Requirements: Copy each line of the items below exactly, in the same order.

Available data:
##############################

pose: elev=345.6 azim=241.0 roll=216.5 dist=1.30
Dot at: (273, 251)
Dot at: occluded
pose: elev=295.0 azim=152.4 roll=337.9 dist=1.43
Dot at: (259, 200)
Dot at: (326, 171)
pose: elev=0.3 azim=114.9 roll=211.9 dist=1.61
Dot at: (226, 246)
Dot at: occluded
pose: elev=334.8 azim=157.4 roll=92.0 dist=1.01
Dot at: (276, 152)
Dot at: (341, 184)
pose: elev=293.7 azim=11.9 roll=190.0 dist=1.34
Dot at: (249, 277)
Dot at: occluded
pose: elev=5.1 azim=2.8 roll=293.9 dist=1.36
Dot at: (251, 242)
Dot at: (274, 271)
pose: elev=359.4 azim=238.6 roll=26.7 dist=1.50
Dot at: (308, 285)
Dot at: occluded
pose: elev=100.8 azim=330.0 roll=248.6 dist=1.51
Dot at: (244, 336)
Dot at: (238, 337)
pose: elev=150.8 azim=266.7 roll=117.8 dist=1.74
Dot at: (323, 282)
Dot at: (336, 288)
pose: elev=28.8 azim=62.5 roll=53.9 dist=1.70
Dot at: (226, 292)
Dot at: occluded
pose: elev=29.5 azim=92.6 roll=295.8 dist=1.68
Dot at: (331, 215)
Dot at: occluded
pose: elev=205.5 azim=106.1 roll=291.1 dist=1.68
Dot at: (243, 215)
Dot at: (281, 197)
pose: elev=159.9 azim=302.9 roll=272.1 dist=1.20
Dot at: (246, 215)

##############################

Reply:
pose: elev=345.6 azim=241.0 roll=216.5 dist=1.30
Dot at: (273, 251)
Dot at: occluded
pose: elev=295.0 azim=152.4 roll=337.9 dist=1.43
Dot at: (259, 200)
Dot at: (326, 171)
pose: elev=0.3 azim=114.9 roll=211.9 dist=1.61
Dot at: (226, 246)
Dot at: occluded
pose: elev=334.8 azim=157.4 roll=92.0 dist=1.01
Dot at: (276, 152)
Dot at: (341, 184)
pose: elev=293.7 azim=11.9 roll=190.0 dist=1.34
Dot at: (249, 277)
Dot at: occluded
pose: elev=5.1 azim=2.8 roll=293.9 dist=1.36
Dot at: (251, 242)
Dot at: (274, 271)
pose: elev=359.4 azim=238.6 roll=26.7 dist=1.50
Dot at: (308, 285)
Dot at: occluded
pose: elev=100.8 azim=330.0 roll=248.6 dist=1.51
Dot at: (244, 336)
Dot at: (238, 337)
pose: elev=150.8 azim=266.7 roll=117.8 dist=1.74
Dot at: (323, 282)
Dot at: (336, 288)
pose: elev=28.8 azim=62.5 roll=53.9 dist=1.70
Dot at: (226, 292)
Dot at: occluded
pose: elev=29.5 azim=92.6 roll=295.8 dist=1.68
Dot at: (331, 215)
Dot at: occluded
pose: elev=205.5 azim=106.1 roll=291.1 dist=1.68
Dot at: (243, 215)
Dot at: (281, 197)
pose: elev=159.9 azim=302.9 roll=272.1 dist=1.20
Dot at: (246, 215)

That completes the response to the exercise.